(CNSNews.com) - Republicans in the House of Representatives voted 109 to 87 not to approve an appropriations bill to fund the Department of Homeland Security and eight other federal agencies that only provides $1.375 billion for “pedestrian fencing” along the U.S.-Mexico border in the Rio Grande Valley in Texas.
That is estimated to be enough to build 55 miles of fencing. (N.B. The New York Times reports that it "provides money for 55 miles of steel-post fencing' and the Washington Post that it "provides $1.375 billion for 55 miles of new fencing along the border in Texas.")
The full House vote count was 300 for the bill, 128 against, with 4 members not voting.
The bill passed in the Senate 83 to 16 with one member not voting. Eleven of the 16 senators voting against the deal were Republicans, including Sen. Mike Lee (Utah), Sen. Ted Cruz (Texas), Sen. Rand Paul (Kentucky), and Sen. Jim Inhofe (Oklahoma).
The bill specifically restricted the types of “fencing” along the border that can be built with the $1.375 billion.
Additionally, the bill named five areas along the Texas border where no fencing could be built (including a wildlife refuge and a butterfly center) and said that fencing could not be built in five Texas cities along the border until the Department of Homeland Security and elected officials in those cities “reach mutual agreement regarding the design and alignment of physical barriers within that city.”

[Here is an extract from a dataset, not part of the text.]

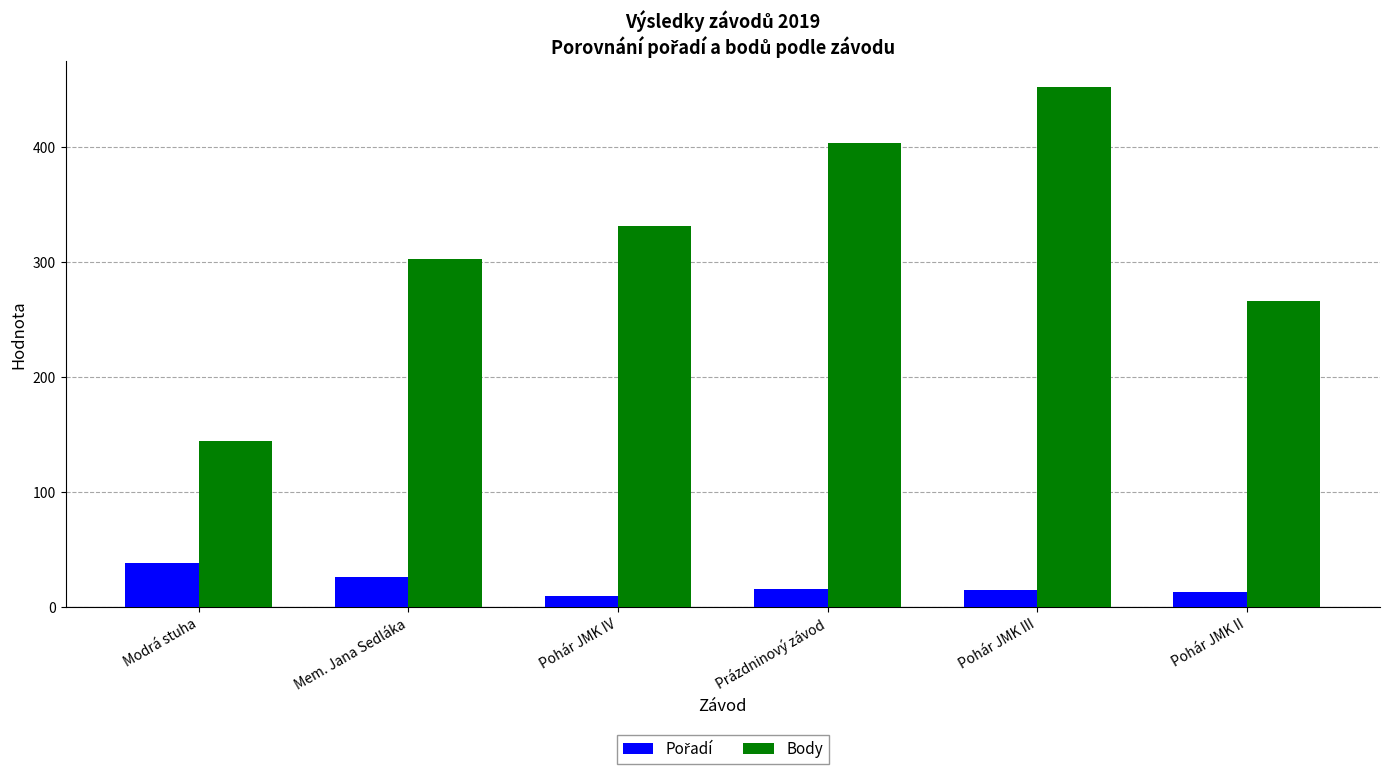

What is the spread (max minus min) of values at Modrá stuha?

106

The White House has indicated that President Trump will sign the bill and declare a national emergency to allow him to repurpose other federal moneys for use in building barriers at the border.
Here is the text of the section of the spending bill that provides $1.375 billion for border fencing and places restrictions on the design and location of that fencing:
Sec. 230. (a) Of the total amount made available under ``U.S. Customs and Border Protection--Procurement, Construction, and Improvements'', $2,370,222,000 shall be available only as follows:
(1) $1,375,000,000 is for the construction of primary
pedestrian fencing, including levee pedestrian fencing, in the Rio
Grande Valley Sector;
(2) $725,000,000 is for the acquisition and deployment of
border security technologies and trade and travel assets and
infrastructure, to include $570,000,000 for non-intrusive
inspection equipment at ports of entry; and
(3) $270,222,000 is for construction and facility improvements,
to include $222,000,000 for humanitarian needs, $14,775,000 for
Office of Field Operations facilities, and $33,447,000 for Border
Patrol station facility improvements.
(b) The amounts designated in subsection (a)(1) shall only be
available for operationally effective designs deployed as of the date
of the Consolidated Appropriations Act, 2017 (Public Law 115-31), such
as currently deployed steel bollard designs, that prioritize agent
(c) Not later than 180 days after the date of the enactment of this
Act, the Secretary of Homeland Security shall submit to the Committee
on Appropriations of the Senate, the Committee on Appropriations of the
House of Representatives, and the Comptroller General of the United
States an updated risk-based plan for improving security along the
borders of the United States that includes the elements required under
subsection (a) of section 231 of division F of the Consolidated
Appropriations Act, 2018 (Public Law 115-141), which shall be evaluated
in accordance with subsection (b) of such section.
Sec. 231. None of the funds made available by this Act or prior
Acts are available for the construction of pedestrian fencing--
(1) within the Santa Ana Wildlife Refuge;
(2) within the Bentsen-Rio Grande Valley State Park;
(3) within La Lomita Historical park;
(4) within the National Butterfly Center; or
(5) within or east of the Vista del Mar Ranch tract of the
Lower Rio Grande Valley National Wildlife Refuge.
Sec. 232. (a) Prior to use of any funds made available by this Act
for the construction of physical barriers within the city limits of any
city or census designated place described in subsection (c), the
Department of Homeland Security and the local elected officials of such
a city or census designated place shall confer and seek to reach mutual
agreement regarding the design and alignment of physical barriers
within that city or the census designated place (as the case may be).
Such consultations shall continue until September 30, 2019 (or until
agreement is reached, if earlier) and may be extended beyond that date
by agreement of the parties, and no funds made available in this Act
shall be used for such construction while consultations are continuing.
(b) Not later than July 1, 2019, the Secretary shall issue notices
for public comment regarding construction of pedestrian fencing in the
places identified in subsection (c). The notices shall afford the
public not less than 60 days to submit comments on the location of
proposed fencing in the affected areas. Not later than 90 days
following the end of the comment period identified in this subsection,
the Department shall publish in the Federal Register its responses to
the comments received along with its plans for construction in the
areas identified in the notice to which it is responding.
(c) The cities and census designated place described in this
subsection are as follows:
(1) Roma, Texas.
(2) Rio Grande City, Texas.
(3) Escobares, Texas.
(4) La Grulla, Texas.
(5) The census designated place of Salineno, Texas.